For a tool with 4 parameters, no annotations, and no output schema, the description provides adequate basic functionality explanation but lacks sufficient detail about behavioral characteristics, error conditions, and output format. The absence of sibling tools reduces complexity, but the description should do more to compensate for the lack of structured metadata.

Complex tools with many parameters or behaviors need more documentation. Simple tools need less. This dimension scales expectations accordingly.

Parameters4/5

Does the description clarify parameter syntax, constraints, interactions, or defaults beyond what the schema provides?

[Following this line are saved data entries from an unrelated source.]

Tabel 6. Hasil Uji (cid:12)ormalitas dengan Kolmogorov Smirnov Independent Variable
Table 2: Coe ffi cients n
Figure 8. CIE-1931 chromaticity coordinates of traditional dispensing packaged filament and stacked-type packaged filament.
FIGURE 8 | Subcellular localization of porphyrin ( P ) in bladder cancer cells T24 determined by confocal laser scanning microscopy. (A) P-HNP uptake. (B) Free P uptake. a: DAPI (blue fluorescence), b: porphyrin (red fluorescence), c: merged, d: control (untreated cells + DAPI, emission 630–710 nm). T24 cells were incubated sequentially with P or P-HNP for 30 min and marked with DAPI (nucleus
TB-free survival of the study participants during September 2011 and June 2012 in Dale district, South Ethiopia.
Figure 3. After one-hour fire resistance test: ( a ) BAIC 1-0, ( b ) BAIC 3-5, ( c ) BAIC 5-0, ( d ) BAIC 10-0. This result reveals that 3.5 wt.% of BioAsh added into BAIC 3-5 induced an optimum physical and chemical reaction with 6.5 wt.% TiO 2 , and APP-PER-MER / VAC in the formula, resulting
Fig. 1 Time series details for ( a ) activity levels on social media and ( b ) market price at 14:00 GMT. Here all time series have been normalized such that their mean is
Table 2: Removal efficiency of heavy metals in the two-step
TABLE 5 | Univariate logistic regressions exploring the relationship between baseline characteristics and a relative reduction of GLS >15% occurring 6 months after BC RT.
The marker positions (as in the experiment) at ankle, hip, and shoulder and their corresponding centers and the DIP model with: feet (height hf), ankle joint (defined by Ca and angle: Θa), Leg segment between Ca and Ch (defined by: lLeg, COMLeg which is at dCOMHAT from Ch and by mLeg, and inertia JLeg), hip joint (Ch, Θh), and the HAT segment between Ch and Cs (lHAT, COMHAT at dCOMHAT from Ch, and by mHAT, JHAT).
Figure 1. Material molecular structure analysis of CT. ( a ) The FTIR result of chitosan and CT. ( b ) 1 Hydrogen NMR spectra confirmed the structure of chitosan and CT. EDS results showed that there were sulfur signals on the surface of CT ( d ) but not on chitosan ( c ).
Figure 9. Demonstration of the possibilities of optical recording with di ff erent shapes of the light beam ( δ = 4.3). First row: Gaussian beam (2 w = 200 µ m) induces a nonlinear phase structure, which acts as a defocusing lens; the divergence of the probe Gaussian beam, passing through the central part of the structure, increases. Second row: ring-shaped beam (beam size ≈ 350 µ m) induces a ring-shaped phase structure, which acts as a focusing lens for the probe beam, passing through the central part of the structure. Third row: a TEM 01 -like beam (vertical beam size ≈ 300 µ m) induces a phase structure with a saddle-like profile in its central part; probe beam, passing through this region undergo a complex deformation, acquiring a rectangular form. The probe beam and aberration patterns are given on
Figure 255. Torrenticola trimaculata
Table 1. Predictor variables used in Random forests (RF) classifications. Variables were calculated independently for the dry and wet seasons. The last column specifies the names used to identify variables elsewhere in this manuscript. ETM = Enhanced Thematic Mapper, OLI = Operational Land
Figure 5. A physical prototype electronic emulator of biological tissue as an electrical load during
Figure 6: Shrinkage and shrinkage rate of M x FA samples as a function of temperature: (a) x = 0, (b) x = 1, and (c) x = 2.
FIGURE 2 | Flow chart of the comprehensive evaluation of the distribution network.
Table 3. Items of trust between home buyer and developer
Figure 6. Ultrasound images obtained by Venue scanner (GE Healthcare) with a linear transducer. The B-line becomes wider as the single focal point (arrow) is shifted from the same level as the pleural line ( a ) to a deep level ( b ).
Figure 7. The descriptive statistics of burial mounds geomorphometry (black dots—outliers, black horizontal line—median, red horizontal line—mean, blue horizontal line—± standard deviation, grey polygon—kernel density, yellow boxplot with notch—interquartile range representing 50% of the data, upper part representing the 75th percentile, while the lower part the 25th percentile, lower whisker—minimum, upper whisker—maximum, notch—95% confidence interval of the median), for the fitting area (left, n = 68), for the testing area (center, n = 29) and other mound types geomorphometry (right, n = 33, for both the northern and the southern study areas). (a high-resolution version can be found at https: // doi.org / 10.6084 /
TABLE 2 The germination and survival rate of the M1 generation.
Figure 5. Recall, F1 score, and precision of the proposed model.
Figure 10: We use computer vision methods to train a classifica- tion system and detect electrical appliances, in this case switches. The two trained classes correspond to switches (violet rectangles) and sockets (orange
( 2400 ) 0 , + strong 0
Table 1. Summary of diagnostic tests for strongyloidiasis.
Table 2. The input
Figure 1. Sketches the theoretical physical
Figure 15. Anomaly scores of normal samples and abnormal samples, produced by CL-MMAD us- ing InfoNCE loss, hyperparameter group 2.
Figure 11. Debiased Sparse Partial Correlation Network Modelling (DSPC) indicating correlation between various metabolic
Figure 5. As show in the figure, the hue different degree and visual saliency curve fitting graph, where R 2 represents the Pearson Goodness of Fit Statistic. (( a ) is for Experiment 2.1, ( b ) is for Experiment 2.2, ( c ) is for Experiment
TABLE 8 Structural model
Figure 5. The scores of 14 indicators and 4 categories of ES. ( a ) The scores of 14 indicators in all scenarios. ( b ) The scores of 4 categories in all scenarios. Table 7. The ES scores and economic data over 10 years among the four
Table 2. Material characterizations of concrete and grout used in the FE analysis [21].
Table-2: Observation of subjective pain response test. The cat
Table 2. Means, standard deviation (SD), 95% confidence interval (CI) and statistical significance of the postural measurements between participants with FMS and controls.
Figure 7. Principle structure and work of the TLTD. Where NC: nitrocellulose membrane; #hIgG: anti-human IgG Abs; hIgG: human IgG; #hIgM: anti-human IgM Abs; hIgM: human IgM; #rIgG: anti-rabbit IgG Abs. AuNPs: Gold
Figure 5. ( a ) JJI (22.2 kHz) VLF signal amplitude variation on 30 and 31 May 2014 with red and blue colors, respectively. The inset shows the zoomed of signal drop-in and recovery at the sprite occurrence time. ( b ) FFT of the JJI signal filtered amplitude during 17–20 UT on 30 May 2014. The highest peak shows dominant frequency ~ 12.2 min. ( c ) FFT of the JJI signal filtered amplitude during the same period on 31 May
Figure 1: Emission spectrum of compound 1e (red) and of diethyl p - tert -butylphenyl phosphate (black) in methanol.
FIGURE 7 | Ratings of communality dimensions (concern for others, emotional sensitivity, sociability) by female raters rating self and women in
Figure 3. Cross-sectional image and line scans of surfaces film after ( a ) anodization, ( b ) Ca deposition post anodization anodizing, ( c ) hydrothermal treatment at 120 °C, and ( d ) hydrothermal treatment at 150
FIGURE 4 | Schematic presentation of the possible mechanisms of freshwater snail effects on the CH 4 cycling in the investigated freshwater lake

The description doesn't mention any parameters directly, but with 0% schema description coverage, it doesn't compensate for the lack of parameter documentation. However, the tool has 4 parameters with clear schema definitions (url, maxLength, startIndex, raw), and the description's focus on the core functionality provides some context. The baseline would be lower if the schema were less informative.

Input schemas describe structure but not intent. Descriptions should explain non-obvious parameter relationships and valid value ranges.

Purpose5/5

Does the description clearly state what the tool does and how it differs from similar tools?

The description clearly states the tool's purpose with specific verbs ('retrieves', 'extracts') and resources ('URLs from the Internet', 'content as markdown'), and explicitly mentions handling of images. It distinguishes what the tool does without relying on the generic name 'fetch'.

Agents choose between tools based on descriptions. A clear purpose with a specific verb and resource helps agents select the right tool.

Usage Guidelines3/5

Does the description explain when to use this tool, when not to, or what alternatives exist?

The description implies usage for retrieving and converting web content to markdown, but provides no explicit guidance on when to use this tool versus alternatives (though no sibling tools are listed). It lacks information about prerequisites, error conditions, or performance considerations.

Agents often have multiple tools that could apply. Explicit usage guidance like "use X instead of Y when Z" prevents misuse.